[DATASET RECORDS — start]

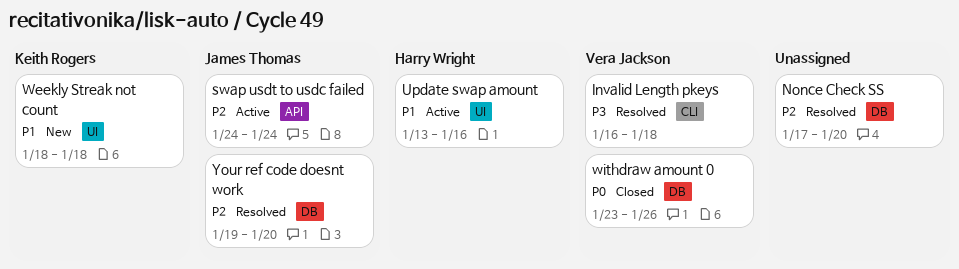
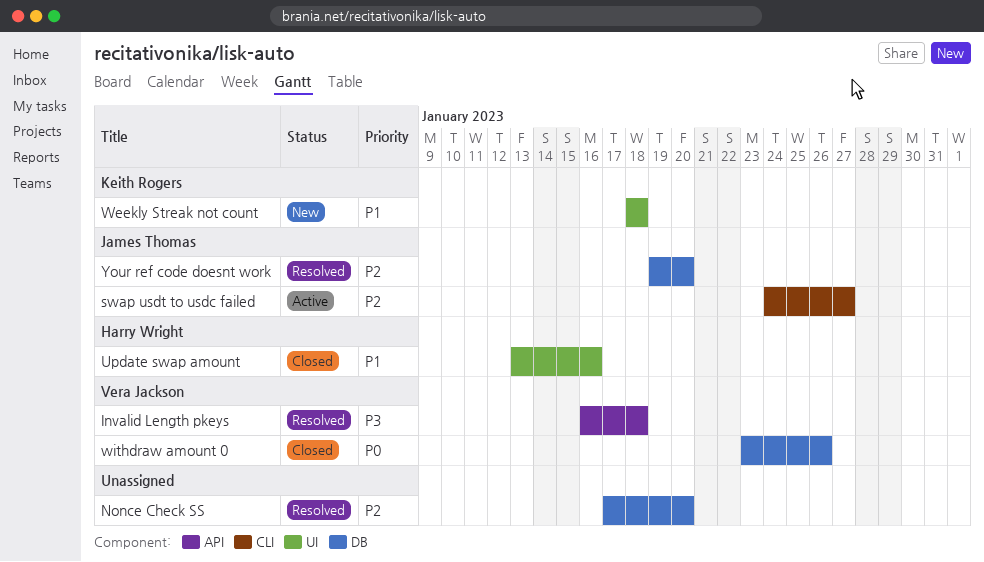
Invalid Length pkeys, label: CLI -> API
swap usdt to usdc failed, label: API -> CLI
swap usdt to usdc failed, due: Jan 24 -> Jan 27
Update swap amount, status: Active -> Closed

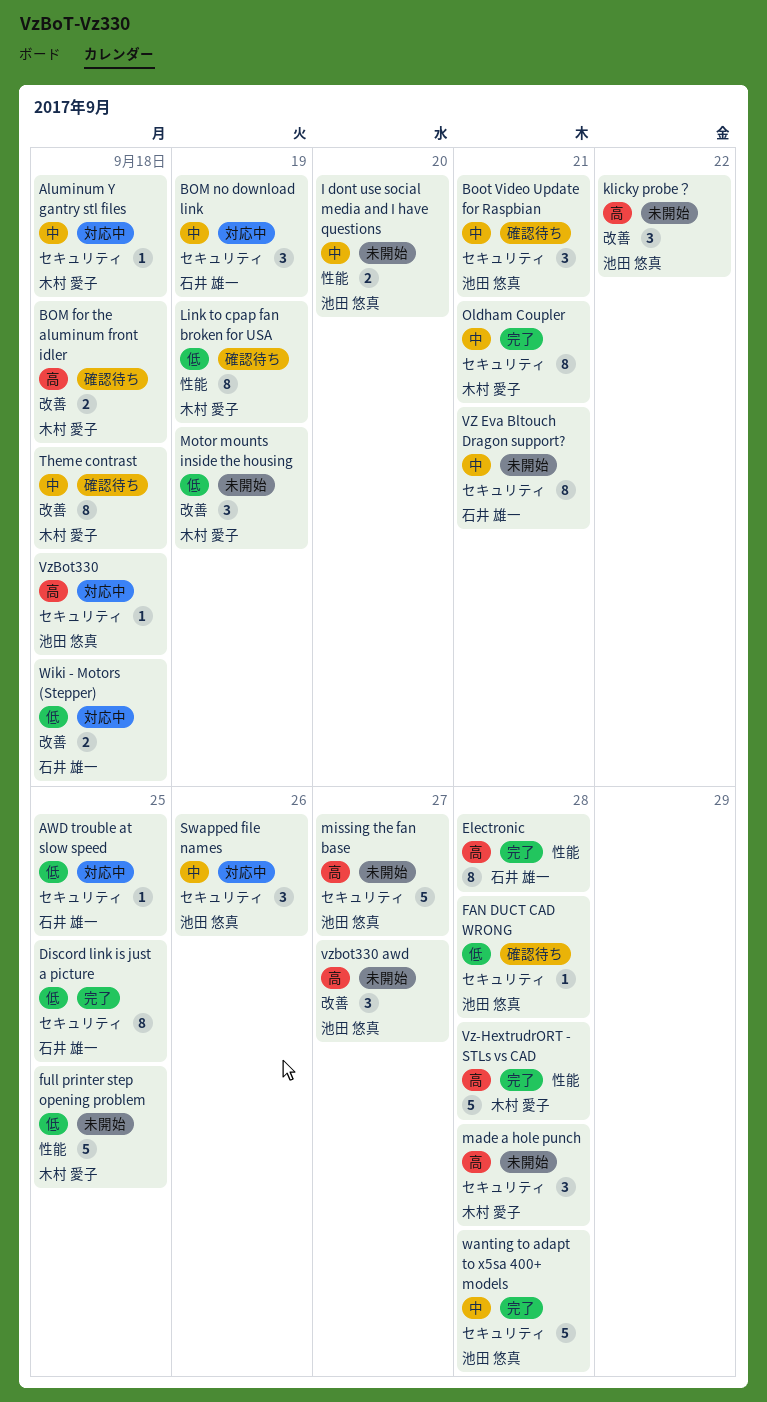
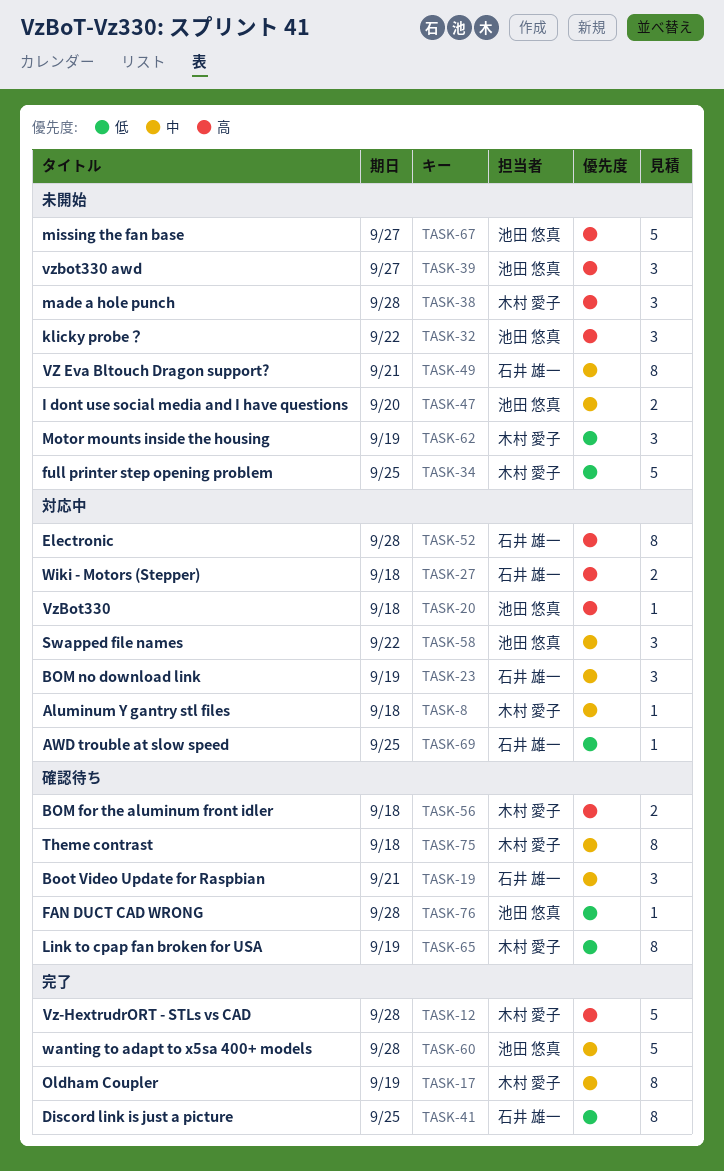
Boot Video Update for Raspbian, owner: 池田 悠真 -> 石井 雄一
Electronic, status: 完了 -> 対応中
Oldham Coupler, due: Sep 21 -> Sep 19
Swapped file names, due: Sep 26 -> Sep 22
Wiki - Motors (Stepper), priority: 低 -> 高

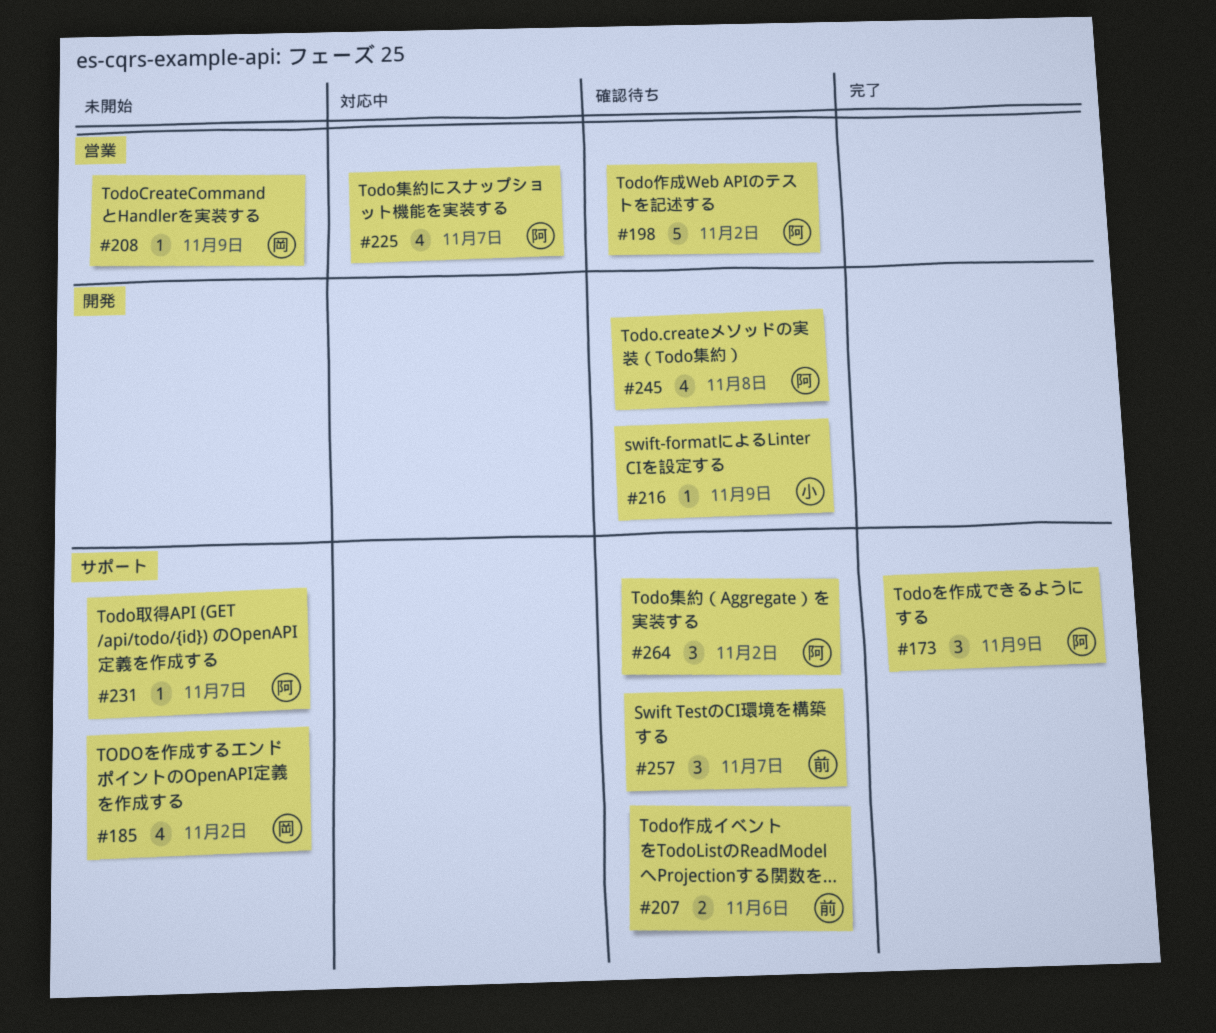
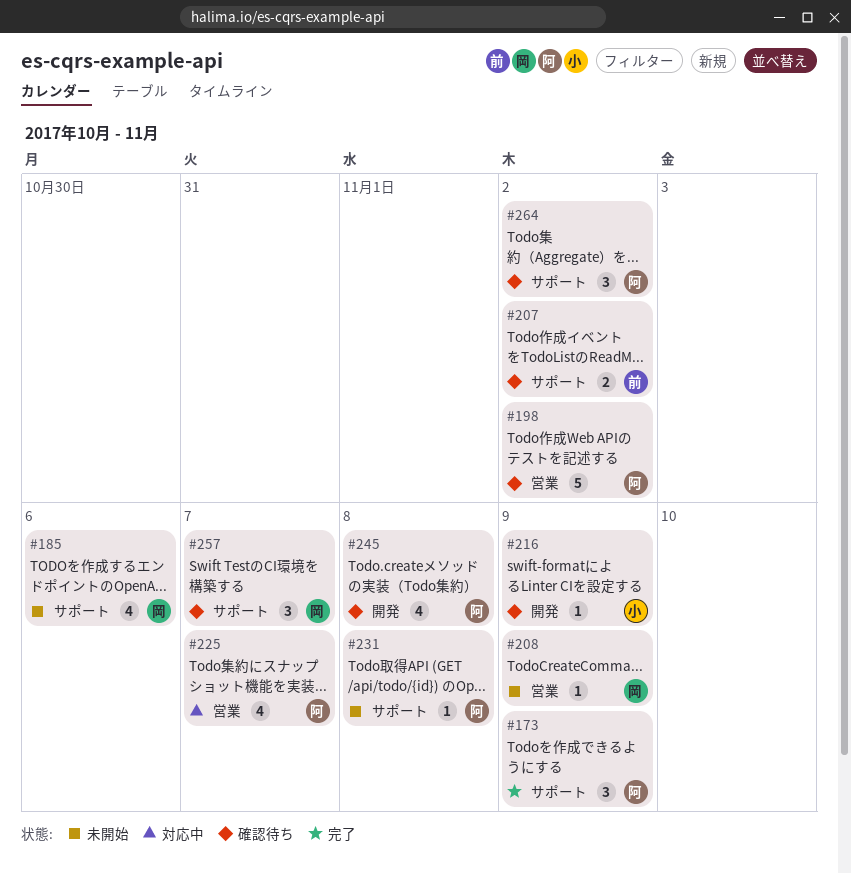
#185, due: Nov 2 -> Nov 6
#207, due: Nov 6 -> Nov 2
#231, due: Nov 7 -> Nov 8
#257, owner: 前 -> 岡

[DATASET RECORDS — finish]

• _YOUR GOAL_:
Lines in the material above that contain "usdt": how many are there? Reply with the number only.

• _WRITTEN ANSWER_:
2